To be sure, there is a possible exception: a carbon tax that returns its proceeds to the public via a universal payment. For a carbon tax to have any chance of enactment in the not-too-distant future, however, it almost certainly will have to allocate a substantial part of its proceeds to uses that are necessary to get the votes to enact it in the first place, such as relief for coal-producing states or regions. There’s also a powerful case for using some of the proceeds to greatly expand and accelerate research into alternative energy technologies; a carbon tax likely won’t be sufficient by itself to arrest global warming.
Blah blah blah more arbitrary political conditions.
Btw, my plan above has a carbon tax in it.
I greatly admire the commitment of UBI supporters who see it as a way to end poverty in America. But for UBI to do that, it would have to: (1) be large enough to raise people to the poverty line without ending Medicaid, child care assistance, assistance in meeting high rental costs, and the like (otherwise, out-of-pocket health, child care, and housing costs would push many people back into poverty); and (2) include among its recipients people who aren’t currently working (and lack much of an earnings record), something no U.S. universal program does. It also would have to be financed mainly by raising taxes layered on top of the large tax increases we’ll already need — and will probably have to fight tough political battles to achieve — to avert large benefit cuts in Social Security and Medicare and meet other needs.
It's almost like this guy set this battle up to be unwinnable by design. Most libs do that. More interested in defending their very flawed past victories than actually doing anything right.
This person is a standard hillary/biden supporting craplib through and through, and it shows.
The chances that all this will come to pass — whether now or 10 to 20 years from now, a time when the baby-boomers will nearly all be retired and Social Security and Medicare costs will be much higher, placing greater pressure on the rest of the budget and on taxes — are extremely low. Were we starting from scratch — and were our political culture more like Western Europe’s — UBI might be a real possibility. But that’s not the world we live in.

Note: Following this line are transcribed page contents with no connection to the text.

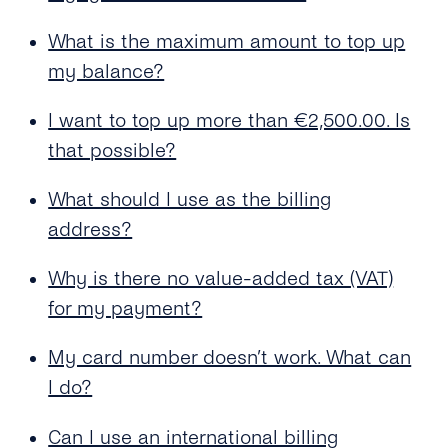
What is the maximum amount to top up
my balance?
I want to top up more than €2,500.00. Is
that possible?
What should I use as the billing
address?
Why is there no value-added tax (VAT)
for my payment?
My card number doesn’t work. What can
I do?
Can I use an international billing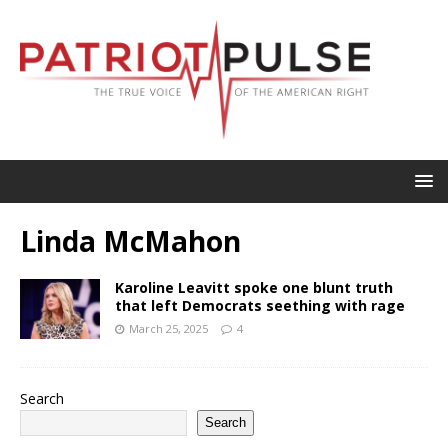
Linda McMahon
Karoline Leavitt spoke one blunt truth
that left Democrats seething with rage
March 25, 2025
4
Search
Search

Again, RAISE THE SOCIAL SECURITY CAP. JESUS!
But yeah, this article is garbage. It's written by a centrist lib obsessed with "political realities" and is intended to set up UBI in a way to fail. Fight a strawman and win. Congrats. slow clap. You beat your strawman.
but yes, we know UBI costs lots and lots of money, and there are ways to pay for it. You might like some better or worse than others. but I have a plan, Yang has a plan, Scott has a plan, we all have plans. It's just a matter of "will we implement them or will we sit around with our thumb up you know where saying "It CaNt Be DoNe!!11!" This is the very archetype of the kind of person who will do the latter.
I just figured this blog would enjoy this political rant of mine.